### Testo fornito
10 agosto 2015

Tutti amano Lars


C'è Dogville, da una parte.
C'è un piccolo paese, dove tutti sembrano buoni, ma nascondono un cuore cattivo, un'anima nera fino alle ossa;
C'è una ragazza, che diventa il capro espiatorio dei peccati dell'intera cittadina.
C'è indifferenza, odio, rancore e violenza.

E poi c'è Lars.
C'è suo fratello Gus, che si porta dentro il rimorso di non essere stato abbastanza accanto al fratello minore quando la madre, dandolo alla luce, è morta.
C'è Karin, la moglie di Gus, che è ostinata nel voler portare un po' di amore nella vita dell'introverso giovane cognato, che lo invita a cena, a colazione, gli offre grandi abbracci, abbracci che "fanno male", perché sono veri e caldi e confortanti.

L'amore ferisce. E per non sentire il dolore ciascuno di noi fa quello che può e che sente.

Lars, per non sentire quel dolore, decide di creare un mondo dove niente può ferirlo, dove può costruire passo per passo la vita come lui la vorrebbe, con una donna che non potrà mai tradirlo, mai lasciarlo e mai morire.

E così arriva Bianca: per Lars è l'Amore, il primo e vero. Per gli altri, solo quel che è davvero: una bambola di plastica.

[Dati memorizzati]
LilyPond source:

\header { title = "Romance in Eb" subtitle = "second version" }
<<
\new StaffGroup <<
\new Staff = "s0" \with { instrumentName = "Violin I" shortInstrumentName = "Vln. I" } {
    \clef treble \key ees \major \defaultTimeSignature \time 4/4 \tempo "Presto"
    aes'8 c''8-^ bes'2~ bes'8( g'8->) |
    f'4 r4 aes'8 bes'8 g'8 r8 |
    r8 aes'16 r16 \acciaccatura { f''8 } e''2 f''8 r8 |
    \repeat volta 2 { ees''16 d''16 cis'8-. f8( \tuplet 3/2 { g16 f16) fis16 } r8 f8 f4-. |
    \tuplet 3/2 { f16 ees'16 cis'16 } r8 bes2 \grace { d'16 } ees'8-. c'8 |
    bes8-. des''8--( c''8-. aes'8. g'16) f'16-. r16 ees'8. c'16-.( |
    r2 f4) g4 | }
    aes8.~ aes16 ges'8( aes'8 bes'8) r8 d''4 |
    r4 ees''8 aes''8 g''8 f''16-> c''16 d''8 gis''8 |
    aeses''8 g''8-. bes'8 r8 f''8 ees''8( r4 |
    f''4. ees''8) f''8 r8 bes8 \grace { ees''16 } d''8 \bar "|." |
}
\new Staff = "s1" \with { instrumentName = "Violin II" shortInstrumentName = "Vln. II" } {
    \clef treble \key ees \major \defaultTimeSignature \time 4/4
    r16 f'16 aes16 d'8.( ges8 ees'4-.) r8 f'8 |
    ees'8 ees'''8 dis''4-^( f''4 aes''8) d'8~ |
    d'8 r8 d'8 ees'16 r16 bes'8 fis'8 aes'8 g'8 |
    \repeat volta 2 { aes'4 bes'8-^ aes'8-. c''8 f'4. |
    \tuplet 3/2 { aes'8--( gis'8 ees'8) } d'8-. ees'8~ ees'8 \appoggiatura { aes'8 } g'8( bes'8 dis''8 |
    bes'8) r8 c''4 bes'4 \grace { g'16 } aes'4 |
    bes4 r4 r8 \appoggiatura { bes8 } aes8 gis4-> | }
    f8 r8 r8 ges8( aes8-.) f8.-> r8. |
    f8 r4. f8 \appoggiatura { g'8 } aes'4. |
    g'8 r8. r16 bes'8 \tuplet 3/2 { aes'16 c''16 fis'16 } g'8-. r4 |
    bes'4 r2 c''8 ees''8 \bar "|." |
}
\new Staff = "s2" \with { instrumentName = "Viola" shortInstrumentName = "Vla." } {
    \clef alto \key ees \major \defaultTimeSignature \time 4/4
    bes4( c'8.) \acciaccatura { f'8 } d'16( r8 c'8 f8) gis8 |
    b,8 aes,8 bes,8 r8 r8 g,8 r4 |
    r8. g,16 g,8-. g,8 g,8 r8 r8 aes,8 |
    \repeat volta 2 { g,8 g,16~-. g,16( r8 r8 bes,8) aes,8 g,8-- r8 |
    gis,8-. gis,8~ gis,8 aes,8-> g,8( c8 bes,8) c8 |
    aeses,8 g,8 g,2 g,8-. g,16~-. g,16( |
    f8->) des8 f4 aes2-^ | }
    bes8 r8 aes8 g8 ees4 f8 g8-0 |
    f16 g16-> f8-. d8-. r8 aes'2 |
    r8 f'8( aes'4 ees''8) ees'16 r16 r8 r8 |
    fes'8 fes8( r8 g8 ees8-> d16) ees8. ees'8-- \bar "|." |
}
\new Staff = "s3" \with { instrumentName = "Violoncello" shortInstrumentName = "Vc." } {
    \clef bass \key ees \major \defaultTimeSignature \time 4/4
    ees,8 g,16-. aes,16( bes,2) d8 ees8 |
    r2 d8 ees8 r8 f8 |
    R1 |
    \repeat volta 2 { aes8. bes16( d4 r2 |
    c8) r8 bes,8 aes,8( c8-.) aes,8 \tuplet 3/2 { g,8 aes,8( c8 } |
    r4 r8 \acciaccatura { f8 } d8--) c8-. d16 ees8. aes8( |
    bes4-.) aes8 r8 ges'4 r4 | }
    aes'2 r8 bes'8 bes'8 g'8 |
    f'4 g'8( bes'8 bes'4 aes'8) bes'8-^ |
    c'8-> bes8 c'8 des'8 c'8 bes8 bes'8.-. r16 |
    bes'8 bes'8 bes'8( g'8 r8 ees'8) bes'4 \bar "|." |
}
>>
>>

### Sull'esercizio
Per favore, prosegui il testo su Lars partendo dopo la sua ultima frase. Il materiale qui sopra è distinto dal testo su Lars.

### Spazio risposta
E così, per amore di un solo paesano, tutti fanno finta che il mondo fittizio che Lars si è costruito sia vero: accettano Bianca, la coinvolgono nelle attività di volontariato, la invitano alle feste, le tagliano i capelli, la vestono, le fanno grandi complimenti, senza mai tradirsi. Tutti: le vecchiette del paese, il parroco, i colleghi di lavoro del ragazzo. Per amor suo, entrano nel suo mondo per restarci; per amor suo, recitano da mattina a sera pur di non turbare l'equilibrio che quella storia impossibile sembra donargli.

Il grande miracolo di questa pellicola sta nell'incarnare l'estremo opposto della città dei cani di Von Trier. Un altro Lars, un'altra Danimarca, e un'altra storia, tutta diversa e piena di amore. 

Certamente non è un film leggero, "Lars e una ragazza tutta sua". 
Però, alla fine, un sorriso confortante riesce a regalarlo: tutti abbiamo i nostri tempi, per superare il dolore; ma se abbiamo accanto le persone giuste, non avremo bisogno di nessun altro, all'infuori di noi stessi, per venirne fuori e, finalmente, vedere la luce.